Antes no podía escribir con libertad, ahora me veo protegido contra mi propia impotencia, contra mi miedo o cobardía, me he dado cuenta que mis palabras valen por sí mismas. Es increíble la sensación de libertad que produce el efecto de hallar que mi pluma no depende absolutamente de mí, ella es por sí misma.
Por otro lado pienso, si esta letra no es absolutamente mía, en último rigor a la verdad, nada tengo que ver con ella, y esta es la idea que me mata, esa distancia, esa terrible ajenidad, esa sensación de saber que lo que escribo no es absolutamente mío, sin embargo están absurdo pensar que mi pluma y yo no somos uno.

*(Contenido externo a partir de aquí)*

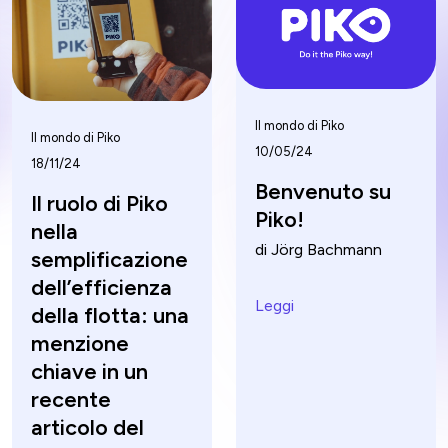
Il mondo di Piko
Il mondo di Piko
10/05/24
18/11/24
Benvenuto su
Il ruolo di Piko
Piko!
nella
di Jörg Bachmann
semplificazione
dell’efficienza
Leggi
della flotta: una
menzione
chiave in un
recente
articolo del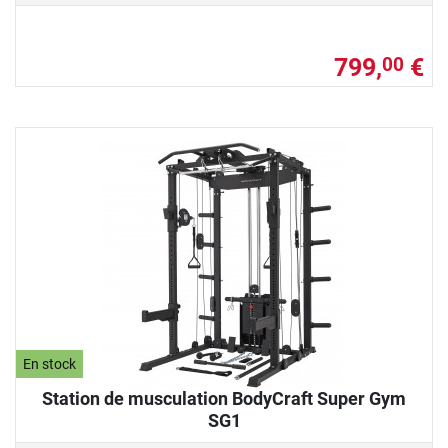
799,
€
00
En stock
Station de musculation BodyCraft Super Gym
SG1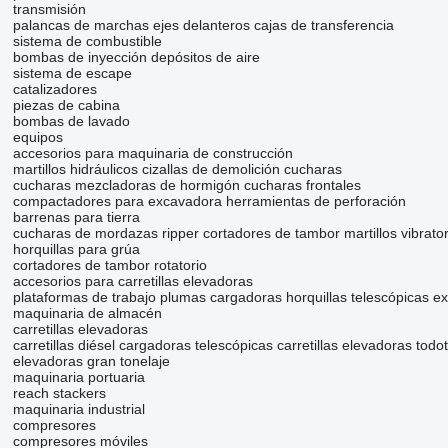
transmisión
palancas de marchas
ejes delanteros
cajas de transferencia
sistema de combustible
bombas de inyección
depósitos de aire
sistema de escape
catalizadores
piezas de cabina
bombas de lavado
equipos
accesorios para maquinaria de construcción
martillos hidráulicos
cizallas de demolición
cucharas
cucharas mezcladoras de hormigón
cucharas frontales
compactadores para excavadora
herramientas de perforación
barrenas para tierra
cucharas de mordazas
ripper
cortadores de tambor
martillos vibrato
horquillas para grúa
cortadores de tambor rotatorio
accesorios para carretillas elevadoras
plataformas de trabajo
plumas cargadoras
horquillas telescópicas
ex
maquinaria de almacén
carretillas elevadoras
carretillas diésel
cargadoras telescópicas
carretillas elevadoras todo
elevadoras gran tonelaje
maquinaria portuaria
reach stackers
maquinaria industrial
compresores
compresores móviles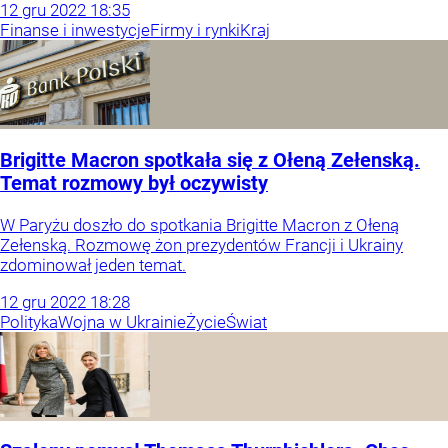
12
gru
2022
18:35
Finanse i inwestycje
Firmy i rynki
Kraj
Brigitte Macron spotkała się z Ołeną Zełenską.
Temat rozmowy był oczywisty
W Paryżu doszło do spotkania Brigitte Macron z Ołeną
Zełenską. Rozmowę żon prezydentów Francji i Ukrainy
zdominował jeden temat.
12
gru
2022
18:28
Polityka
Wojna w Ukrainie
Życie
Świat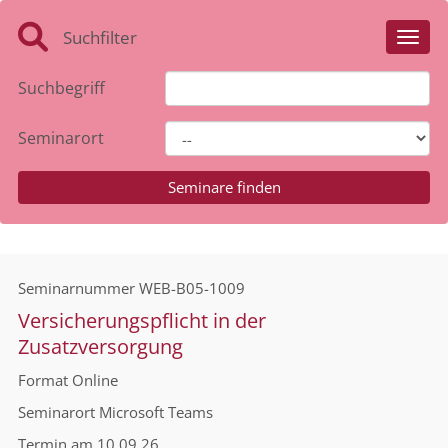
Suchfilter
Toggl
Suchbegriff
Seminarort
Seminarnummer
WEB-B05-1009
Versicherungspflicht in der
Zusatzversorgung
Format
Online
Seminarort
Microsoft Teams
Termin
am 10.09.26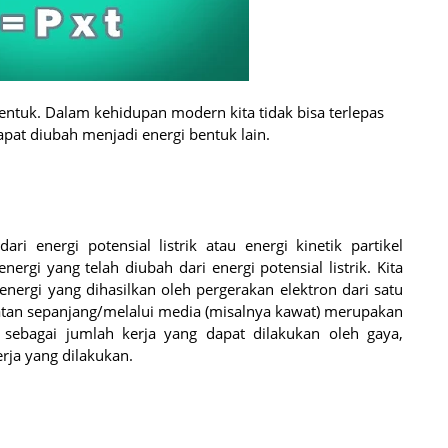
bentuk. Dalam kehidupan modern kita tidak bisa terlepas
 dapat diubah menjadi energi bentuk lain.
ari energi potensial listrik atau energi kinetik partikel
rgi yang telah diubah dari energi potensial listrik. Kita
 energi yang dihasilkan oleh pergerakan elektron dari satu
rmuatan sepanjang/melalui media (misalnya kawat) merupakan
an sebagai jumlah kerja yang dapat dilakukan oleh gaya,
erja yang dilakukan.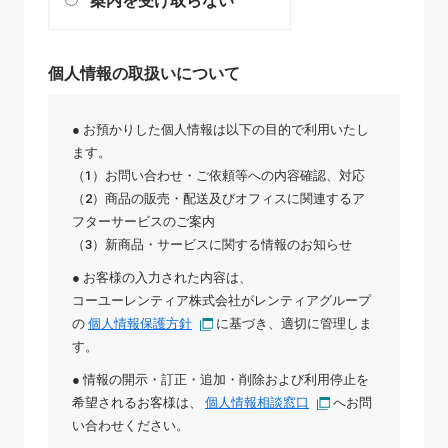
案内を受け取らない
個人情報の取扱いについて
● お預かりした個人情報は以下の目的で利用いたし
ます。
（1）お問い合わせ・ご依頼等への内容確認、対応
（2）商品の販売・配送及びオフィスに関連するア
フターサービスのご案内
（3）新商品・サービスに関する情報のお知らせ
● お客様の入力された内容は、
コーユーレンティア株式会社
が
レンティアグループ
の
個人情報保護方針
に基づき、適切に管理しま
す。
● 情報の開示・訂正・追加・削除および利用停止を
希望されるお客様は、
個人情報相談窓口
へお問
い合わせください。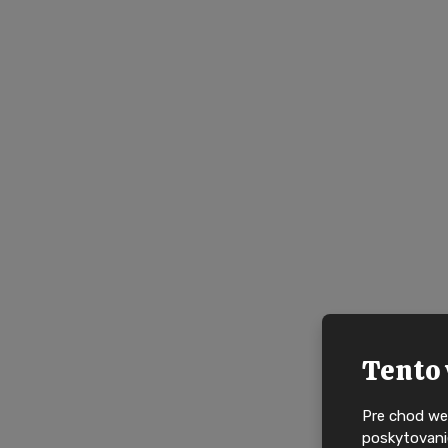
NOVÉ DOMY JAKO 
Tento 
Pre chod we
poskytovanie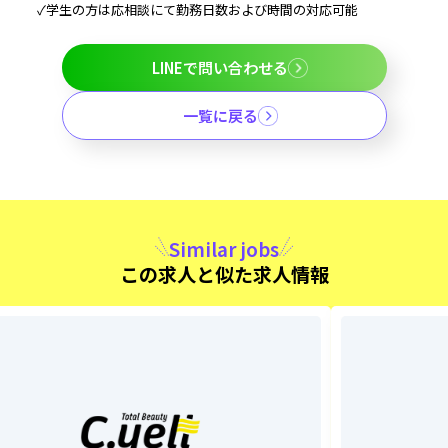
✓学生の方は応相談にて勤務日数および時間の対応可能
LINEで問い合わせる
一覧に戻る
Similar jobs
この求人と似た求人情報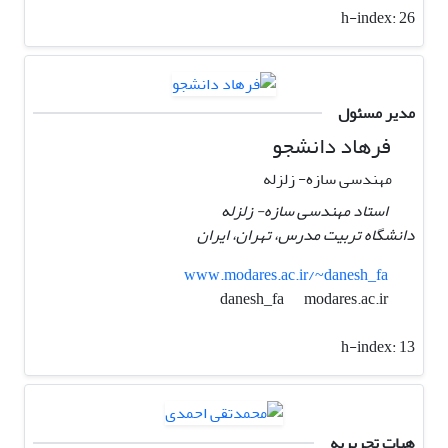
h-index:
26
مدیر مسئول
فرهاد دانشجو
مهندسی سازه- زلزله
استاد مهندسی سازه- زلزله
دانشگاه تربیت مدرس، تهران، ایران
www.modares.ac.ir/~danesh_fa
modares.ac.ir
danesh_fa
h-index:
13
هیات تحریریه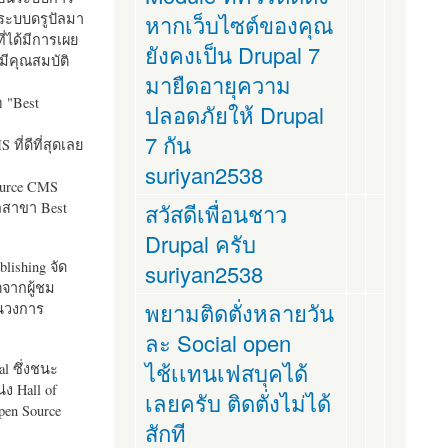
ระบบดรูปัลมา
หากเว็บไซต์ของคุณ
ี่ได้มีการเผย
ยังคงเป็น Drupal 7
มีคุณสมบัติ
มายืดอายุความ
อ "
Best
ปลอดภัยให้ Drupal
7 กัน
ที่ดีที่สุดเลย
suriyan2538
ource CMS
ัลสาขา Best
สวัสดีเพื่อนชาว
Drupal ครับ
lishing จัด
suriyan2538
ตจากผู้ชม
พยามติดตั่งหลายวัน
ในวงการ
ละ Social open
ไช้เเทนเฟสบุคได้
al ซึ่งชนะ
ง Hall of
เลยครับ ติดตั่งไม่ได้
pen Source
สักที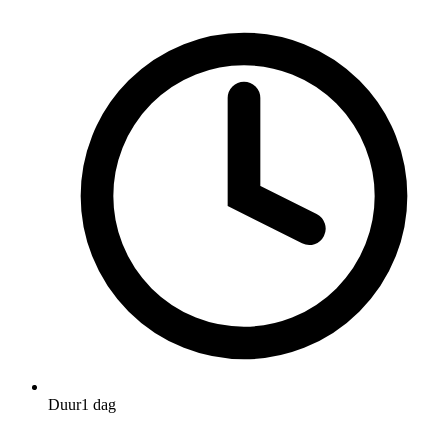
Duur
1 dag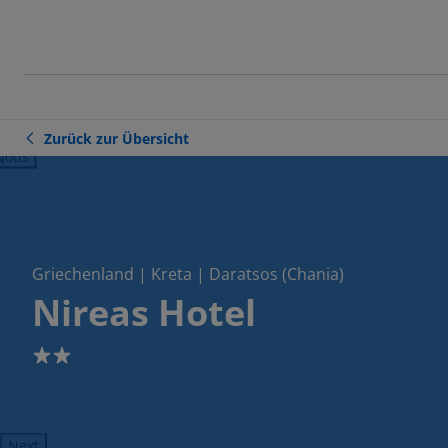
Zurück zur Übersicht
ious
Griechenland | Kreta | Daratsos (Chania)
Nireas Hotel
2
Next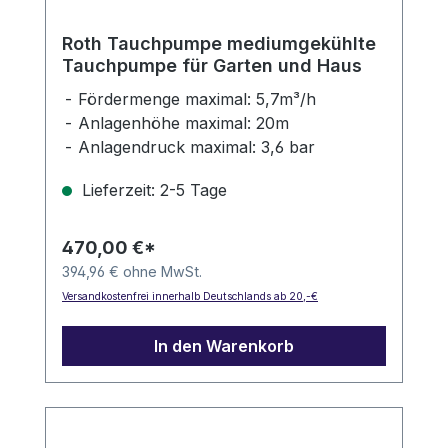
Roth Tauchpumpe mediumgekühlte
Tauchpumpe für Garten und Haus
Fördermenge maximal: 5,7m³/h
Anlagenhöhe maximal: 20m
Anlagendruck maximal: 3,6 bar
Eintauchtiefe maximal: 8m
Lieferzeit: 2-5 Tage
470,00 €*
394,96 € ohne MwSt.
Versandkostenfrei innerhalb Deutschlands ab 20,-€
In den Warenkorb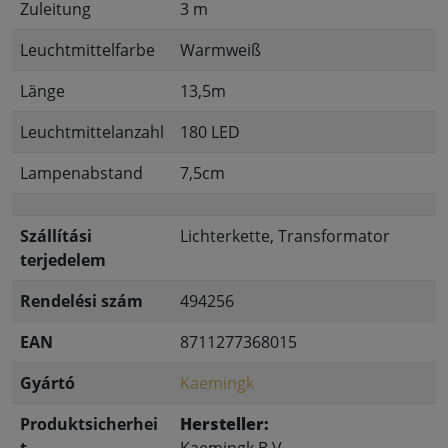
Zuleitung
3 m
Leuchtmittelfarbe
Warmweiß
Länge
13,5m
Leuchtmittelanzahl
180 LED
Lampenabstand
7,5cm
Szállítási
Lichterkette, Transformator
terjedelem
Rendelési szám
494256
EAN
8711277368015
Gyártó
Kaemingk
Produktsicherhei
Hersteller:
t
Kaemingk B.V.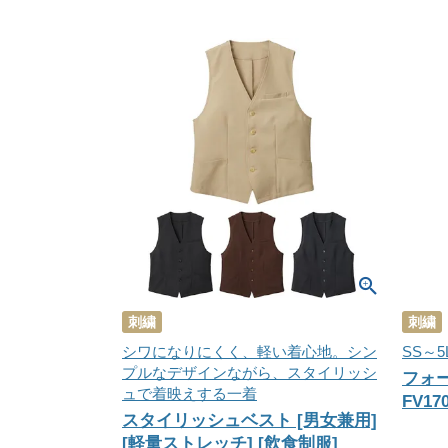
刺繍
刺繍
シワになりにくく、軽い着心地。シン
SS～5
プルなデザインながら、スタイリッシ
フォー
ュで着映えする一着
FV17
スタイリッシュベスト [男女兼用]
[軽量ストレッチ] [飲食制服]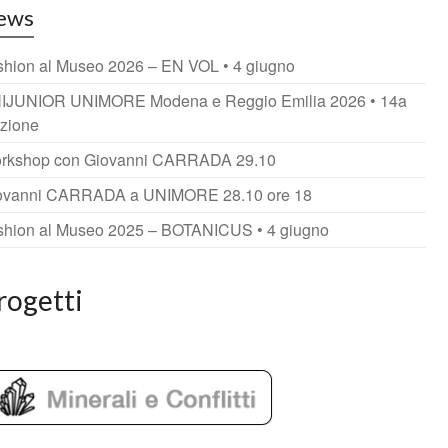
ews
shion al Museo 2026 – EN VOL • 4 giugno
IJUNIOR UNIMORE Modena e Reggio Emilia 2026 • 14a
izione
rkshop con Giovanni CARRADA 29.10
ovanni CARRADA a UNIMORE 28.10 ore 18
shion al Museo 2025 – BOTANICUS • 4 giugno
rogetti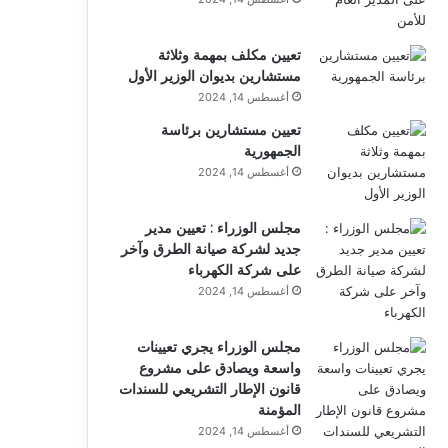
تعيين مكلف بمهمة وثلاثة
مستشارين بديوان الوزير الأول
أغسطس 14, 2024
تعيين مستشارين برئاسة
الجمهورية
أغسطس 14, 2024
مجلس الوزراء : تعيين مدير
جديد لشركة صيانة الطرق وآخر
على شركة الكهرباء
أغسطس 14, 2024
مجلس الوزراء يجري تعيينات
واسعة ويصادق على مشروع
قانون الإطار التشريعي للسندات
المؤمنة
أغسطس 14, 2024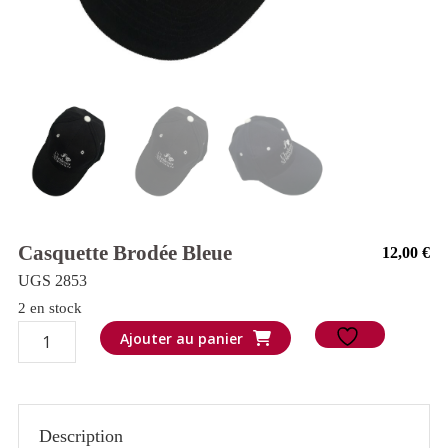
Casquette Brodée Bleue
12,00
€
UGS 2853
2 en stock
quantité
Ajouter au panier
de
Casquette
brodée
Description
bleue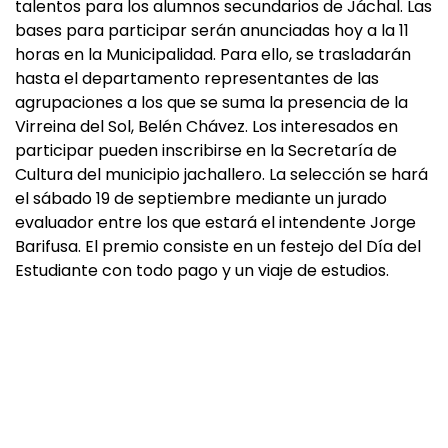
talentos para los alumnos secundarios de Jáchal. Las
bases para participar serán anunciadas hoy a la 11
horas en la Municipalidad. Para ello, se trasladarán
hasta el departamento representantes de las
agrupaciones a los que se suma la presencia de la
Virreina del Sol, Belén Chávez. Los interesados en
participar pueden inscribirse en la Secretaría de
Cultura del municipio jachallero. La selección se hará
el sábado 19 de septiembre mediante un jurado
evaluador entre los que estará el intendente Jorge
Barifusa. El premio consiste en un festejo del Día del
Estudiante con todo pago y un viaje de estudios.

En sacrificio a la verdad, no puedo dejar de unir mentalmente los dos conceptos, es mí pluma pero la siento ajena y distante.
La agradable ignorancia de pensar que la paternidad de mi letra era toda mía, pero ahí está la intuición con la clara revelación para hacerme desgraciado, para negarme la plena autoría de mi cosecha.
Reconozco mi letra, todavía insegura, próxima desmoronarse con la escasa convicción en lo que dice, pero también está la otra parte, esa pluma vigorosa, como un intruso exponente de lo ajeno, que a mí me deja este sabor amargo de una modesta felicidad.
Esta pluma me da un poco de admiración con su aire desafiante y agresivo, que sabe decir sin callarse sus presentimientos.